Your dog swallowed a what?

Sis and I are just back from our late afternoon stroll.  We ran into one gal with her dog who told us when her dog was 4 months old, she (the dog) swallowed a ping pong ball and had to have it surgically removed but that's not even the best part.  She saved the ping pong ball and said it still good as new.  Whoa.  Plus, she told us her dog's stomach is now permanently weird and the dog barfs on every walk.  Gee, lady...thanks for sharing.

Despite the barfing part, I did like her dog.  She looked pretty much like a mixey matchy  pound/hound dog with a pinch of yellow lab in there--you could tell by her head.  She was pulling to come meet Sis but her mom wouldn't let her and if she'd already made quick work of a ping pong ball, I hated to think what she might do to Sis.  Or vice versa.  Sis might act like a lady (quit laughing), but I have a hunch she could mix it up pretty good if she had to.  That, or she'd totally wiener out and get mauled. 
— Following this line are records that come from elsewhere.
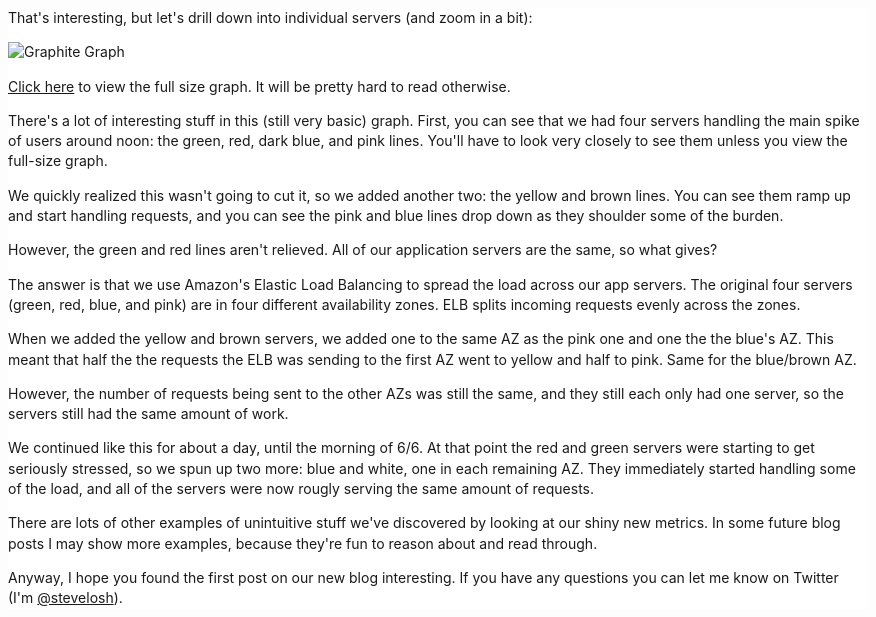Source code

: That's interesting, but let's drill down into individual servers (and zoom in a
bit):

![Graphite Graph](images/metrics-rate-2.png)

[Click here](images/metrics-rate-2.png) to view the full size graph.  It will be
pretty hard to read otherwise.

There's a lot of interesting stuff in this (still very basic) graph.  First,
you can see that we had four servers handling the main spike of users around
noon: the green, red, dark blue, and pink lines.  You'll have to look very
closely to see them unless you view the full-size graph.

We quickly realized this wasn't going to cut it, so we added another two: the
yellow and brown lines.  You can see them ramp up and start handling requests,
and you can see the pink and blue lines drop down as they shoulder some of the
burden.

However, the green and red lines aren't relieved.  All of our application
servers are the same, so what gives?

The answer is that we use Amazon's Elastic Load Balancing to spread the load
across our app servers.  The original four servers (green, red, blue, and pink)
are in four different availability zones.  ELB splits incoming requests evenly
across the zones.

When we added the yellow and brown servers, we added one to the same AZ as the
pink one and one the the blue's AZ.  This meant that half the the requests the
ELB was sending to the first AZ went to yellow and half to pink.  Same for the
blue/brown AZ. 

However, the number of requests being sent to the other AZs was still the same,
and they still each only had one server, so the servers still had the same
amount of work.

We continued like this for about a day, until the morning of 6/6.  At that
point the red and green servers were starting to get seriously stressed, so we
spun up two more: blue and white, one in each remaining AZ.  They immediately
started handling some of the load, and all of the servers were now rougly
serving the same amount of requests.

There are lots of other examples of unintuitive stuff we've discovered by
looking at our shiny new metrics.  In some future blog posts I may show more
examples, because they're fun to reason about and read through.

Anyway, I hope you found the first post on our new blog interesting.  If you
have any questions you can let me know on Twitter (I'm [@stevelosh][]).

[@stevelosh]: http://twitter.com/stevelosh


[Amara]: http://amara.org/
[Mozilla]: https://www.mozilla.org/en-US/
[TED]: http://www.ted.com/
[Al Jazeera]: http://www.aljazeera.com/
[PBS]: http://www.pbs.org/newshour/
[Python]: http://www.python.org/
[Django]: https://www.djangoproject.com/
[Haystack]: http://haystacksearch.org/
[Celery]: http://celeryproject.org/
[South]: http://south.aeracode.org/
[AWS]: https://aws.amazon.com/
[Vagrant]: http://vagrantup.com/
[open source]: http://github.com/pculture/unisubs/
[Nagios]: http://www.nagios.org/
[Graphite]: http://graphite.wikidot.com/
[Statsd]: https://github.com/etsy/statsd/
[Riemann]: http://aphyr.github.com/riemann/
[Etsy]: http://www.etsy.com/
[aphyr]: http://aphyr.com/
[Boundary]: https://boundary.com/
[concepts]: http://aphyr.github.com/riemann/concepts.html
[quickstart]: http://aphyr.github.com/riemann/quickstart.html
[Bernhard]: https://github.com/banjiewen/bernhard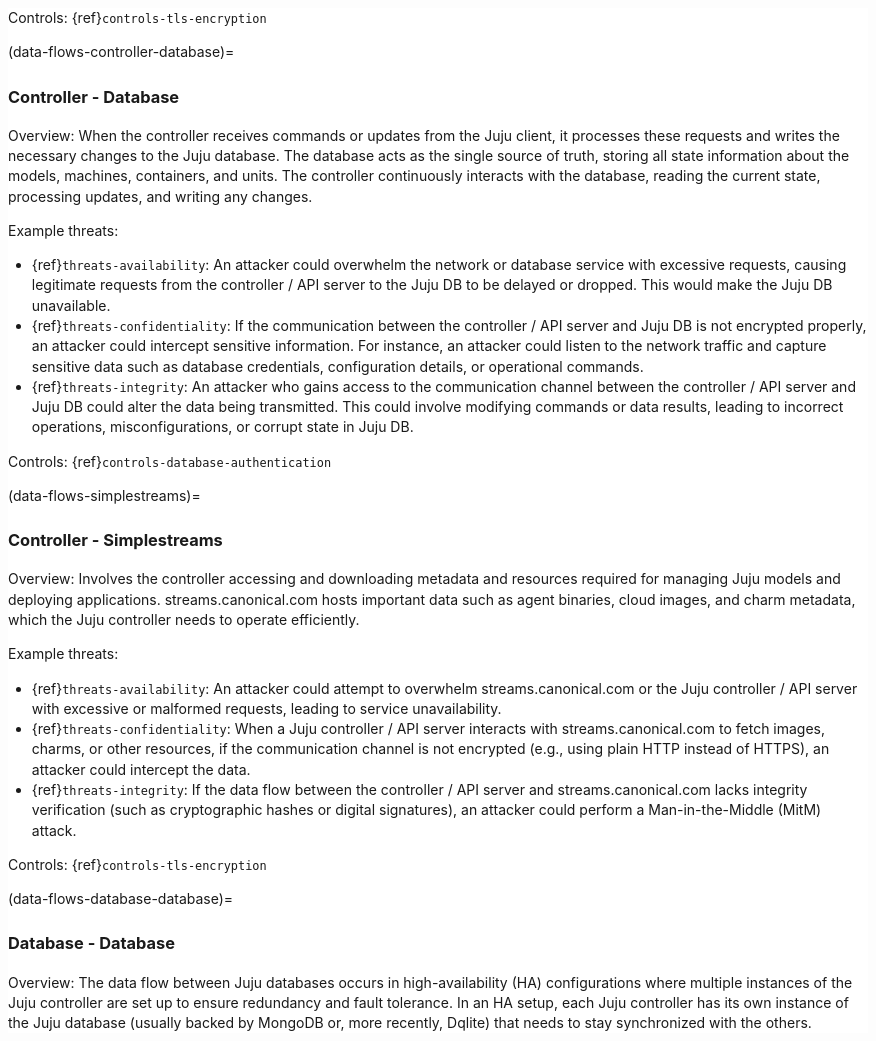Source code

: Controls: {ref}`controls-tls-encryption`

(data-flows-controller-database)=
### Controller - Database

Overview: When the controller receives commands or updates from the Juju client, it processes these requests and writes the necessary changes to the Juju database. The database acts as the single source of truth, storing all state information about the models, machines, containers, and units. The controller continuously interacts with the database, reading the current state, processing updates, and writing any changes.

Example threats:
- {ref}`threats-availability`: An attacker could overwhelm the network or database service with excessive requests, causing legitimate requests from the controller / API server to the Juju DB to be delayed or dropped. This would make the Juju DB unavailable.
- {ref}`threats-confidentiality`: If the communication between the controller / API server and Juju DB is not encrypted properly, an attacker could intercept sensitive information. For instance, an attacker could listen to the network traffic and capture sensitive data such as database credentials, configuration details, or operational commands.
- {ref}`threats-integrity`: An attacker who gains access to the communication channel between the controller / API server and Juju DB could alter the data being transmitted. This could involve modifying commands or data results, leading to incorrect operations, misconfigurations, or corrupt state in Juju DB.

Controls: {ref}`controls-database-authentication`

(data-flows-simplestreams)=
### Controller - Simplestreams

Overview: Involves the controller accessing and downloading metadata and resources required for managing Juju models and deploying applications. streams.canonical.com hosts important data such as agent binaries, cloud images, and charm metadata, which the Juju controller needs to operate efficiently.

Example threats:
- {ref}`threats-availability`: An attacker could attempt to overwhelm streams.canonical.com or the Juju controller / API server with excessive or malformed requests, leading to service unavailability.
- {ref}`threats-confidentiality`: When a Juju controller / API server interacts with streams.canonical.com to fetch images, charms, or other resources, if the communication channel is not encrypted (e.g., using plain HTTP instead of HTTPS), an attacker could intercept the data.
- {ref}`threats-integrity`: If the data flow between the controller / API server and streams.canonical.com lacks integrity verification (such as cryptographic hashes or digital signatures), an attacker could perform a Man-in-the-Middle (MitM) attack.

Controls: {ref}`controls-tls-encryption`

(data-flows-database-database)=
### Database - Database

Overview: The data flow between Juju databases occurs in high-availability (HA) configurations where multiple instances of the Juju controller are set up to ensure redundancy and fault tolerance. In an HA setup, each Juju controller has its own instance of the Juju database (usually backed by MongoDB or, more recently, Dqlite) that needs to stay synchronized with the others.
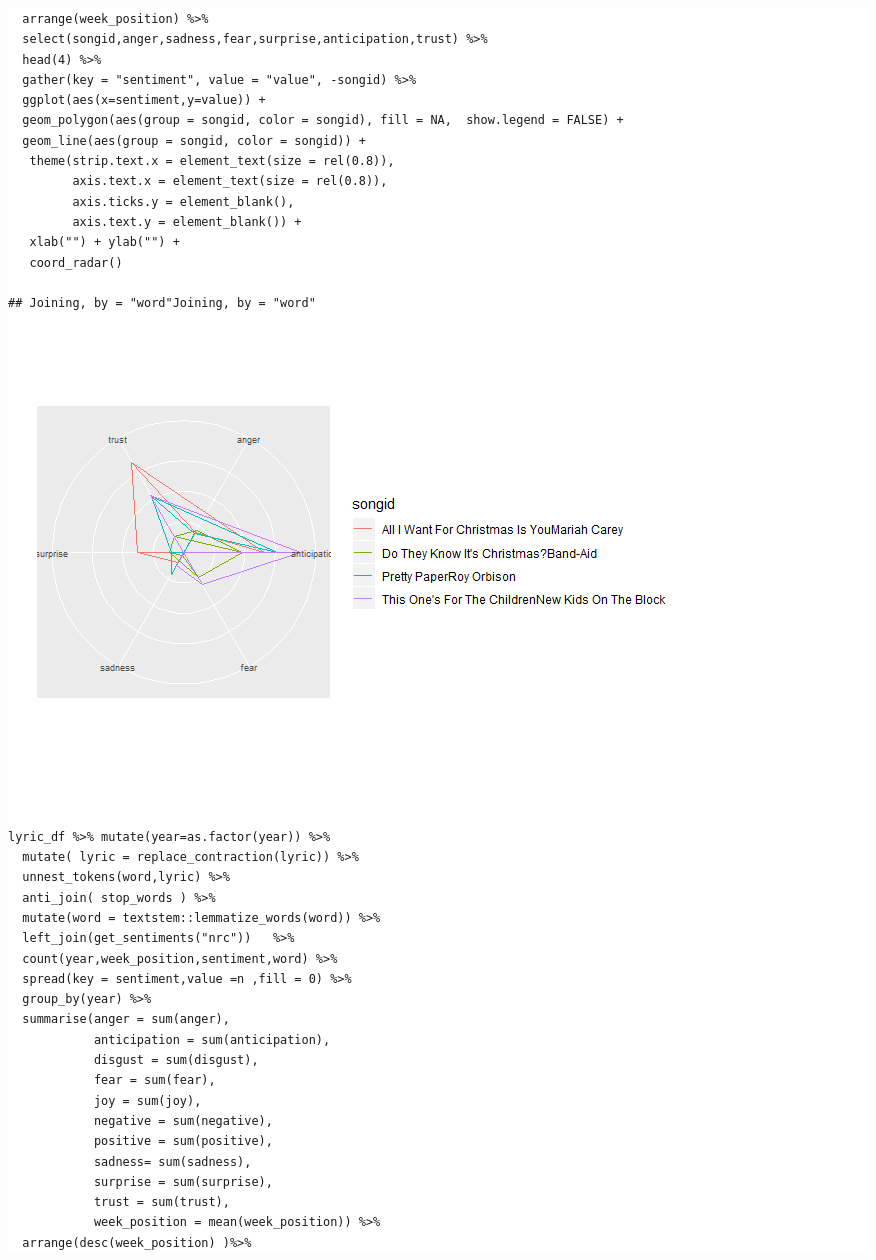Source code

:       arrange(week_position) %>% 
      select(songid,anger,sadness,fear,surprise,anticipation,trust) %>%
      head(4) %>% 
      gather(key = "sentiment", value = "value", -songid) %>% 
      ggplot(aes(x=sentiment,y=value)) +
      geom_polygon(aes(group = songid, color = songid), fill = NA,  show.legend = FALSE) +
      geom_line(aes(group = songid, color = songid)) +
       theme(strip.text.x = element_text(size = rel(0.8)),
             axis.text.x = element_text(size = rel(0.8)),
             axis.ticks.y = element_blank(),
             axis.text.y = element_blank()) +
       xlab("") + ylab("") +
       coord_radar()

    ## Joining, by = "word"Joining, by = "word"

![](tests_files/figure-markdown_strict/unnamed-chunk-22-1.png)

    lyric_df %>% mutate(year=as.factor(year)) %>% 
      mutate( lyric = replace_contraction(lyric)) %>%
      unnest_tokens(word,lyric) %>%  
      anti_join( stop_words ) %>% 
      mutate(word = textstem::lemmatize_words(word)) %>%
      left_join(get_sentiments("nrc"))   %>% 
      count(year,week_position,sentiment,word) %>%
      spread(key = sentiment,value =n ,fill = 0) %>% 
      group_by(year) %>% 
      summarise(anger = sum(anger), 
                anticipation = sum(anticipation), 
                disgust = sum(disgust), 
                fear = sum(fear),
                joy = sum(joy), 
                negative = sum(negative), 
                positive = sum(positive), 
                sadness= sum(sadness), 
                surprise = sum(surprise), 
                trust = sum(trust),
                week_position = mean(week_position)) %>%
      arrange(desc(week_position) )%>% 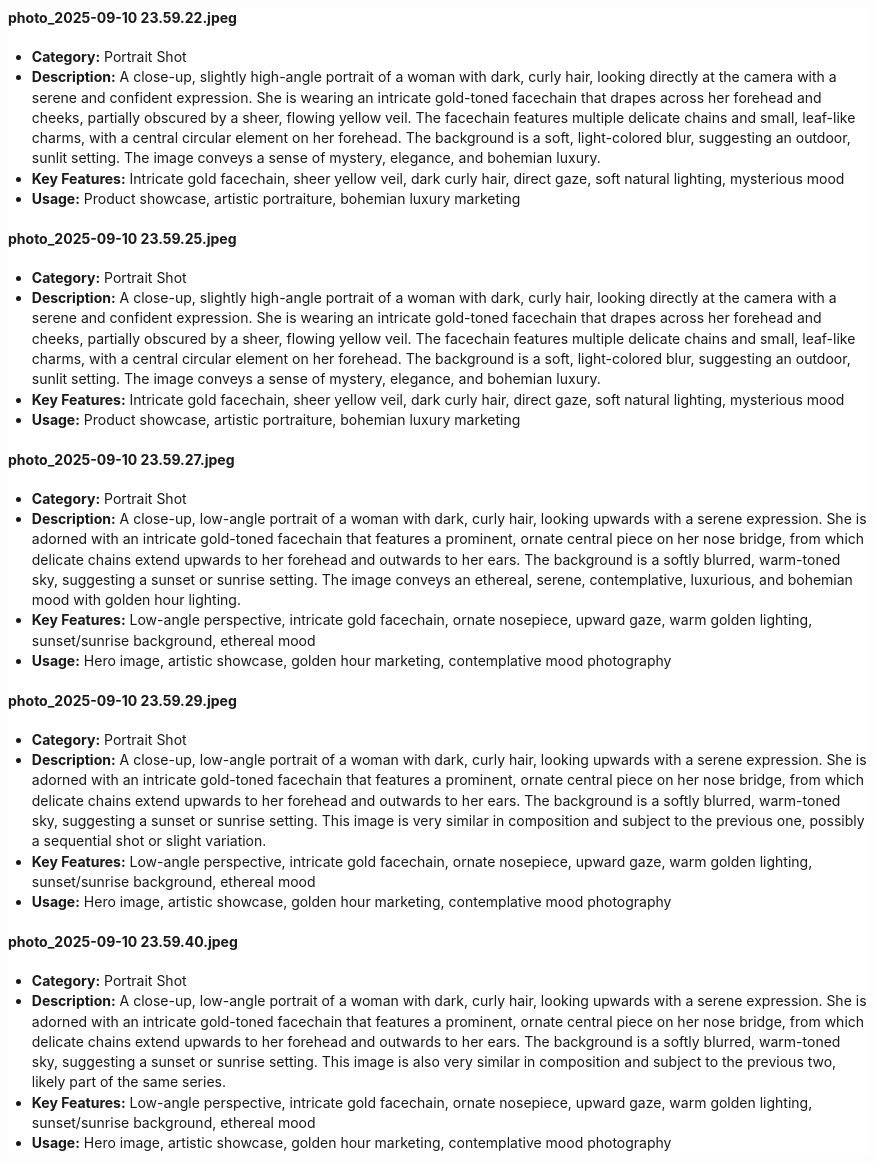 #### **photo_2025-09-10 23.59.22.jpeg**
- **Category:** Portrait Shot
- **Description:** A close-up, slightly high-angle portrait of a woman with dark, curly hair, looking directly at the camera with a serene and confident expression. She is wearing an intricate gold-toned facechain that drapes across her forehead and cheeks, partially obscured by a sheer, flowing yellow veil. The facechain features multiple delicate chains and small, leaf-like charms, with a central circular element on her forehead. The background is a soft, light-colored blur, suggesting an outdoor, sunlit setting. The image conveys a sense of mystery, elegance, and bohemian luxury.
- **Key Features:** Intricate gold facechain, sheer yellow veil, dark curly hair, direct gaze, soft natural lighting, mysterious mood
- **Usage:** Product showcase, artistic portraiture, bohemian luxury marketing

#### **photo_2025-09-10 23.59.25.jpeg**
- **Category:** Portrait Shot
- **Description:** A close-up, slightly high-angle portrait of a woman with dark, curly hair, looking directly at the camera with a serene and confident expression. She is wearing an intricate gold-toned facechain that drapes across her forehead and cheeks, partially obscured by a sheer, flowing yellow veil. The facechain features multiple delicate chains and small, leaf-like charms, with a central circular element on her forehead. The background is a soft, light-colored blur, suggesting an outdoor, sunlit setting. The image conveys a sense of mystery, elegance, and bohemian luxury.
- **Key Features:** Intricate gold facechain, sheer yellow veil, dark curly hair, direct gaze, soft natural lighting, mysterious mood
- **Usage:** Product showcase, artistic portraiture, bohemian luxury marketing

#### **photo_2025-09-10 23.59.27.jpeg**
- **Category:** Portrait Shot
- **Description:** A close-up, low-angle portrait of a woman with dark, curly hair, looking upwards with a serene expression. She is adorned with an intricate gold-toned facechain that features a prominent, ornate central piece on her nose bridge, from which delicate chains extend upwards to her forehead and outwards to her ears. The background is a softly blurred, warm-toned sky, suggesting a sunset or sunrise setting. The image conveys an ethereal, serene, contemplative, luxurious, and bohemian mood with golden hour lighting.
- **Key Features:** Low-angle perspective, intricate gold facechain, ornate nosepiece, upward gaze, warm golden lighting, sunset/sunrise background, ethereal mood
- **Usage:** Hero image, artistic showcase, golden hour marketing, contemplative mood photography

#### **photo_2025-09-10 23.59.29.jpeg**
- **Category:** Portrait Shot
- **Description:** A close-up, low-angle portrait of a woman with dark, curly hair, looking upwards with a serene expression. She is adorned with an intricate gold-toned facechain that features a prominent, ornate central piece on her nose bridge, from which delicate chains extend upwards to her forehead and outwards to her ears. The background is a softly blurred, warm-toned sky, suggesting a sunset or sunrise setting. This image is very similar in composition and subject to the previous one, possibly a sequential shot or slight variation.
- **Key Features:** Low-angle perspective, intricate gold facechain, ornate nosepiece, upward gaze, warm golden lighting, sunset/sunrise background, ethereal mood
- **Usage:** Hero image, artistic showcase, golden hour marketing, contemplative mood photography

#### **photo_2025-09-10 23.59.40.jpeg**
- **Category:** Portrait Shot
- **Description:** A close-up, low-angle portrait of a woman with dark, curly hair, looking upwards with a serene expression. She is adorned with an intricate gold-toned facechain that features a prominent, ornate central piece on her nose bridge, from which delicate chains extend upwards to her forehead and outwards to her ears. The background is a softly blurred, warm-toned sky, suggesting a sunset or sunrise setting. This image is also very similar in composition and subject to the previous two, likely part of the same series.
- **Key Features:** Low-angle perspective, intricate gold facechain, ornate nosepiece, upward gaze, warm golden lighting, sunset/sunrise background, ethereal mood
- **Usage:** Hero image, artistic showcase, golden hour marketing, contemplative mood photography
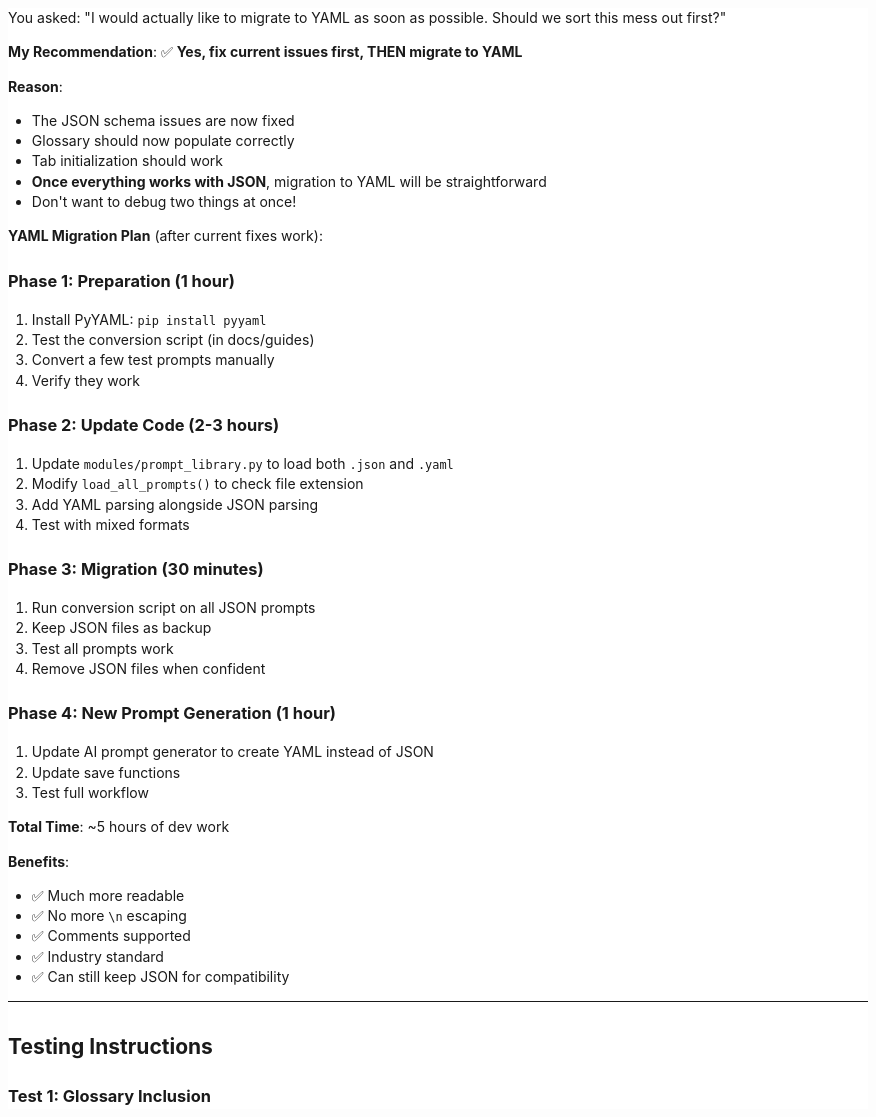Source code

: You asked: "I would actually like to migrate to YAML as soon as possible. Should we sort this mess out first?"

**My Recommendation**: ✅ **Yes, fix current issues first, THEN migrate to YAML**

**Reason**: 
- The JSON schema issues are now fixed
- Glossary should now populate correctly
- Tab initialization should work
- **Once everything works with JSON**, migration to YAML will be straightforward
- Don't want to debug two things at once!

**YAML Migration Plan** (after current fixes work):

### Phase 1: Preparation (1 hour)
1. Install PyYAML: `pip install pyyaml`
2. Test the conversion script (in docs/guides)
3. Convert a few test prompts manually
4. Verify they work

### Phase 2: Update Code (2-3 hours)
1. Update `modules/prompt_library.py` to load both `.json` and `.yaml`
2. Modify `load_all_prompts()` to check file extension
3. Add YAML parsing alongside JSON parsing
4. Test with mixed formats

### Phase 3: Migration (30 minutes)
1. Run conversion script on all JSON prompts
2. Keep JSON files as backup
3. Test all prompts work
4. Remove JSON files when confident

### Phase 4: New Prompt Generation (1 hour)
1. Update AI prompt generator to create YAML instead of JSON
2. Update save functions
3. Test full workflow

**Total Time**: ~5 hours of dev work

**Benefits**:
- ✅ Much more readable
- ✅ No more `\n` escaping
- ✅ Comments supported
- ✅ Industry standard
- ✅ Can still keep JSON for compatibility

---

## Testing Instructions

### Test 1: Glossary Inclusion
All of the other late afternoon dog walkers and joggers are out squeezing in that last bit of sunlight since it gets dark so early now.  I like it to get dark early.  It sure beats getting up in the dark.  I did that for way too many years, though I do actually miss seeing the sun come up.  I used to get to the hospital about 6:20 AM, grab my coffee, flip on my computer, and look out my window as the world changed colors.  It was quiet and so peaceful....until change of shift.... and then my phone and everyone else's would start ringing.

Today I treasure my peace and quiet at home, and my own coffee.  That hospital grade stuff was pig swill until we started ordering Starbucks and charging it to my department.  My department became the local slush fund and as long as the coffee was good, I didn't care what was charged to my cost center.  I wasn't supposed to know that when other departments of her's didn't make budget, our Director dipped into mine, but I knew.   She finally figured out I knew when I couldn't smother a smile at a meeting, as two grown women fought over the remains of my cost center, to cover their butts.  Ahhh...the good old days.